Наконец, Сашенька вернулся из армии. Побыл немного дома и уехал в город, где учился до службы. Там, оказывается, его ждала девушка. Там же он устроился на работу. Вскоре они поженились, Люба была на их свадьбе – Сашенька приезжал за ней. И года не прошло, он перевёз тётю к себе.
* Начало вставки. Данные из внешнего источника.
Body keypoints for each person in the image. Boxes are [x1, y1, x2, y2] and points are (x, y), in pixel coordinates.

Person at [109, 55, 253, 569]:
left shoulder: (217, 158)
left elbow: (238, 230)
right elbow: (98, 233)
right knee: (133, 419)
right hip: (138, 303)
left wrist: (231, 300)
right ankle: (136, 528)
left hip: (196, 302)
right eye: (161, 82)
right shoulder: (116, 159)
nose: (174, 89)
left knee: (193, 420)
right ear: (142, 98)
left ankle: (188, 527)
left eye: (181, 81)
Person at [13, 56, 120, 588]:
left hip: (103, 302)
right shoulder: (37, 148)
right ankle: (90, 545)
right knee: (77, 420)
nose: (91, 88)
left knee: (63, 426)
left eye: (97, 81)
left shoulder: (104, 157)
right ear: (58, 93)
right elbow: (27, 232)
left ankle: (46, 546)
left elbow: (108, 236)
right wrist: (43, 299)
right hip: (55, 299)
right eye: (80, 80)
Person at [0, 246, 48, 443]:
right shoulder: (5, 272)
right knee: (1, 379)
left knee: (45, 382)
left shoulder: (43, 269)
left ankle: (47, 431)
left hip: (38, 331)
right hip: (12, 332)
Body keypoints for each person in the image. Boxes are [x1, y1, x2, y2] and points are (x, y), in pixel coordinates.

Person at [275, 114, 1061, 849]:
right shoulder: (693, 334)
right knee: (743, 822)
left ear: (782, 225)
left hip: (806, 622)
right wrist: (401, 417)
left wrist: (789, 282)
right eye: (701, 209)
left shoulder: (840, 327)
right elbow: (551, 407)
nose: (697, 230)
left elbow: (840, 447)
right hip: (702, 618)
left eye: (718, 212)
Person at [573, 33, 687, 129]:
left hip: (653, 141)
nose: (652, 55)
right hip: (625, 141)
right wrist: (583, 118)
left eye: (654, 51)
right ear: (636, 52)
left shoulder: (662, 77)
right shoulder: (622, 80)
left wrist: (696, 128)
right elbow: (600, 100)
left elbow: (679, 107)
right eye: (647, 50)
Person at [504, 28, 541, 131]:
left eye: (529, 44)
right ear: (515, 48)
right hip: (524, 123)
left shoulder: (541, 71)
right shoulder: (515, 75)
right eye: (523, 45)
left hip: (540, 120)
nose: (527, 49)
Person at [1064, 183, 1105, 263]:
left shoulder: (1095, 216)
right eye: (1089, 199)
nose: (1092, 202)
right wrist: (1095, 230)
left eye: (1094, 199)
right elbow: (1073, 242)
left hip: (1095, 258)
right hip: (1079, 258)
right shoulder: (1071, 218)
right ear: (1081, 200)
Квартиру Любы продали, и в том городе купили другую, где и стали жить вместе с ней.
Выигрыш
Тётка Степанида, «клюнув» на рекламу, решилась купить лотерейные билеты. Мелочиться не стала, с пенсии разорилась аж на целых десять штук, которых не покупала, кажись, со времён Союза. Тогда их втюхивали, как обязаловку, а они – вот дурные! – ещё и сердились, да старались как-нибудь «отбрехаться» от навязываемого «счастья». Это теперь дело другое: хочешь – бери билеты, не хочешь – не бери, дело твоё, никто не заставит. Наоборот, появилось столько больных на всю голову! Тратят на эту ерунду все свои зарплаты, «пускают на ветер» пенсии, идут на преступления!.. А лотерей напридумывали! Одна другой заковыристей, завлекательней! И главное, кто больше наобещает, тот круче и обманет!
Но тётка Степанида-то не дура! Она знает, что это развод! Просто уговорил её на покупку приближавшийся Новый год. Надо же было поздравить родственников и друзей чем-то недорогим, но интересным! Вот и соригинальничала с билетами.
Правда, оказалось, родственники сделали то же самое. И вышло, что на Новый год они все обменялись билетами. Получилось так смешно: надо же! – свои купленные билеты раздала, а получила взамен точно такие же, только с другими номерами. И тут подумала, а вдруг повезёт? Да… Слаб человек… Поманили пальчиком – он и растаял…
Да нет, нет. Она не гоняется за большими деньгами. Если уж их никогда у неё не бывало, то и не будет. Нечего губу-то раскатывать…
И всё же… А вдруг и в самом деле повезёт? А что? – она, ведь, везучая. Разве нет?
Родилась Степанида после войны. Это ли не везение? Не пришлось ей пережить кошмаров и ужасов голода военного времени. Всегда у неё были и еда (хоть и не всегда в достаточном количестве), и одежда (пусть и не шикарная), и дом (пусть и не дворец), и родители (хоть и не царских кровей, но любовь и забота которых грели её всегда). Она это ценила и понимала, что не каждому выпадает такое счастье.
А муж? А сын? Неужели ей с ними не повезло? Ни тот, ни другой не пьют, не курят, не дерутся – это ли не счастье? У других вообще чёрт-те что творится в доме, а живут, радуются. Ей, тем более, положено быть на седьмом небе от счастья. Она, в самом деле, довольна.